I'm testing some autocorrelation implementations found in SO. I came across two great answers by Joe Kington and unubtu. Both are very similar, except for the normalization used.
The former uses a max value, and the latter the variance. The results are quite different for some random uniform data as seen below.
import numpy as np
from statsmodels.tsa.stattools import acf
import matplotlib.pyplot as plt
def acorr_unutbu(x):
    x = x - x.mean()
    autocorr = np.correlate(x, x, mode='full')[-x.size:]
    # Normalization
    autocorr /= (x.var() * (np.arange(x.size, 0, -1)))
    return autocorr
def acorr_joe(x):
    x = x - x.mean()
    # The original answer uses [x.size:], I changed it to [-x.size:] to match
    # the size of the other function
    autocorr = np.correlate(x, x, mode='full')[-x.size:]
    # Normalization
    autocorr /= autocorr.max()
    return autocorr
N = 1000
data = np.random.rand(N)
ac_joe = acorr_joe(data)
ac_unubtu = acorr_unutbu(data)
fig, axes = plt.subplots(nrows=2)
axes[0].plot(ac_joe, label="joe")
axes[0].legend()
axes[1].plot(ac_unubtu, c='r', label="unutbu")
axes[1].legend()
plt.show()
I can compare these two function with the statsmodels autocorrelation function acf, which shows that Joe's answer (with a minor modification shown in the code above) is using probably the correct normalization.

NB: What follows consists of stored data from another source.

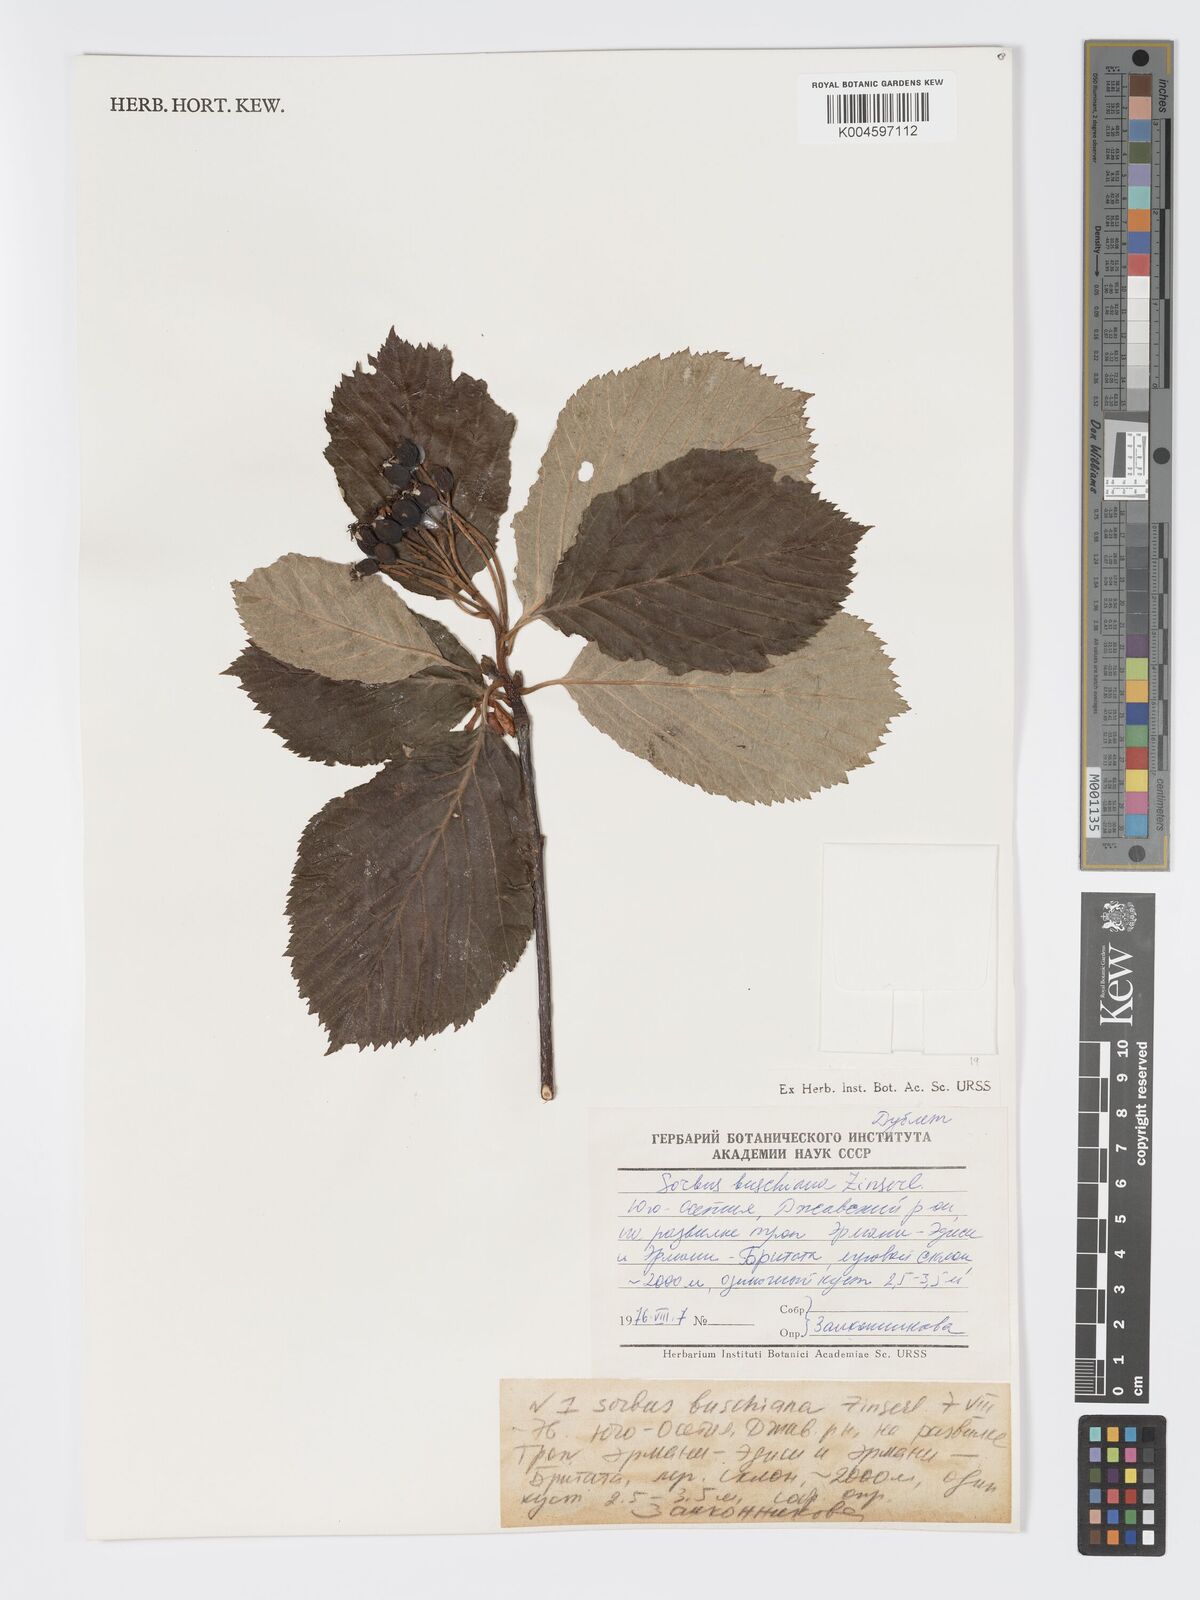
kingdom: Plantae
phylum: Tracheophyta
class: Magnoliopsida
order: Rosales
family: Rosaceae
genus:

# Compare with statsmodels lags
lags = acf(data, nlags=N)
fig, axes = plt.subplots(nrows=2)
axes[0].plot(ac_joe - lags, label="joe - SM")
axes[0].set_ylim(-.5, .5)
axes[0].legend()
axes[1].plot(ac_unubtu - lags, c='r', label="unutbu - SM")
axes[1].set_ylim(-.5, .5)
axes[1].legend()
plt.show()
What is the reason for the different normalization values used in these two autocorrelation functions?